Plan and complete tasks, goals and projects with short to medium-term impacts, keep own and team's work aligned with business goals, accountable for completion of own and team’s tasks and goals, keep information organized and accessible, work systematically and efficiently, manage resources efficiently, create contingency plans

Business & Job Knowledge

Understand own and team's duties and responsibilities, has necessary technical skills, has necessary job and product/market knowledge, keep job and product/market knowledge current, understand and communicate policies and procedures applicable to self and team

A career with Sims provides you with the opportunity to work with an organization whose goal is to be the world’s safest and most responsible recycling company. Our people achieve this by creating a zero-harm workplace, being exemplary members of the communities in which we operate, and being responsible stewards of the environment. We also offer competitive pay and a range of attractive benefits.

Sims is proud to be an equal opportunity employer. We value the diversity of all of our employees and are committed to creating an inclusive working environment where everyone can contribute, advance on merit, and realize their full potential.
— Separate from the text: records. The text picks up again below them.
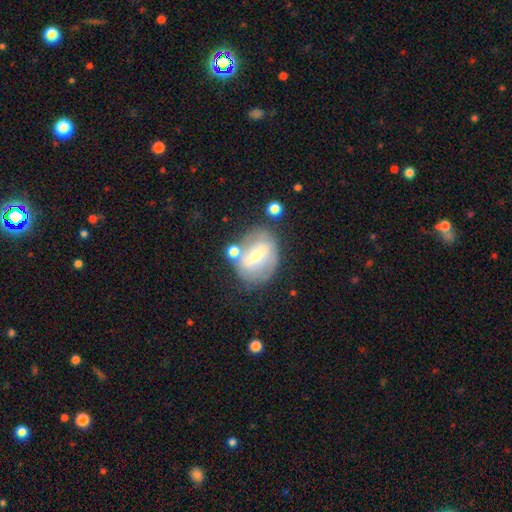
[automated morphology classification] Smooth or featured? Predicted: featured or disk (p=0.64). Edge-on disk? Predicted: no (p=0.94). Bar? Predicted: strong (p=0.44). Spiral arms? Predicted: yes (p=0.52). Bulge size? Predicted: small (p=0.48). Merging? Predicted: none (p=0.59).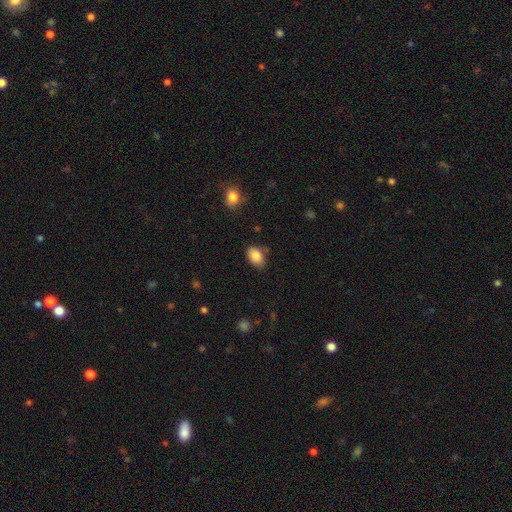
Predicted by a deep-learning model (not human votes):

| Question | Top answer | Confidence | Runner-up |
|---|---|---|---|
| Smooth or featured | smooth | 87% | star or artifact (8%) |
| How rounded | in between | 87% | round (11%) |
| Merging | none | 76% | minor disturbance (18%) |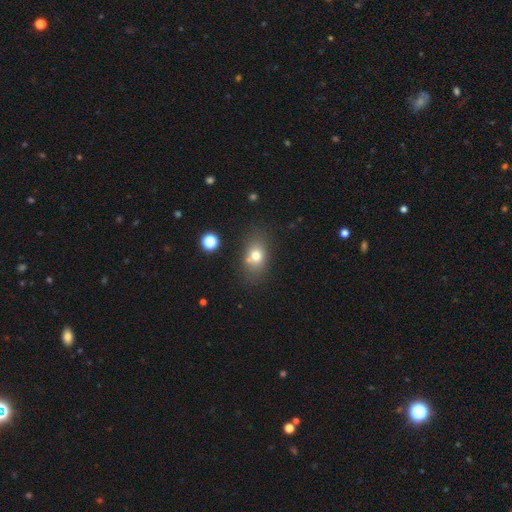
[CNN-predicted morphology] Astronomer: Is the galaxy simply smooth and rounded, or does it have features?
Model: smooth — 73%.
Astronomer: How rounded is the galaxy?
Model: in between — 70%.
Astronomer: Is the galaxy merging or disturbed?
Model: none — 67%.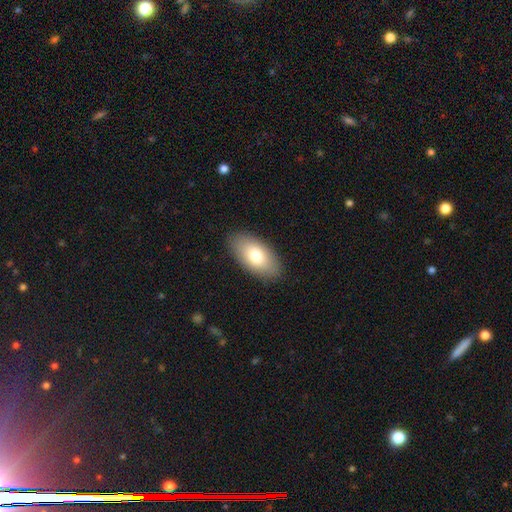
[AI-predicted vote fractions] Smooth or featured? Predicted: smooth (p=0.77). How rounded? Predicted: in between (p=0.94). Merging? Predicted: none (p=0.87).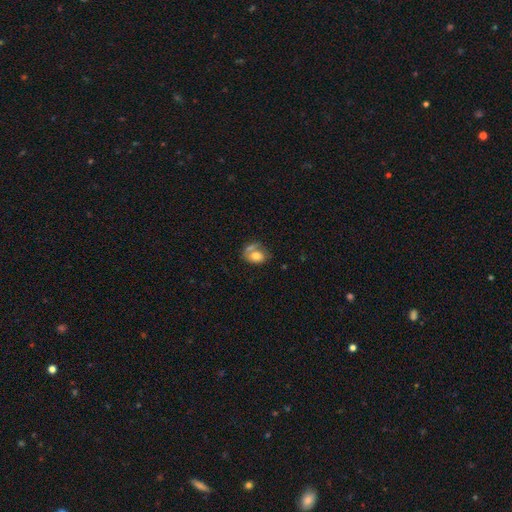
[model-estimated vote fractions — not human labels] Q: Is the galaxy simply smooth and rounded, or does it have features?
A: smooth — 60%.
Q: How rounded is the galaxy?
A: in between — 73%.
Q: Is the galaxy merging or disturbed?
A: none — 40%.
Sims does not discriminate with regard to race, sex, religion, color, national origin, citizenship status, disability, age, marital or familial status, sexual orientation, gender identity, gender expression, veteran status, housing status, source of income, or any other status protected by federal, state, or local laws. This applies to any employment decision, including recruiting, hiring, placement, promotion, termination, layoff, recall, transfer, leaves of absence, compensation, and training. Qualified applicants with a disability in need of a reasonable accommodation may request such without fear of reprisal or discrimination.

To achieve our purpose to create a world without waste to preserve our planet, we are guided by our Principles of Purpose: Be Safe Well, Band Together, Be Accountable Transparent, Consistently Innovate, Inspire with Purpose, Celebrate Have Fun.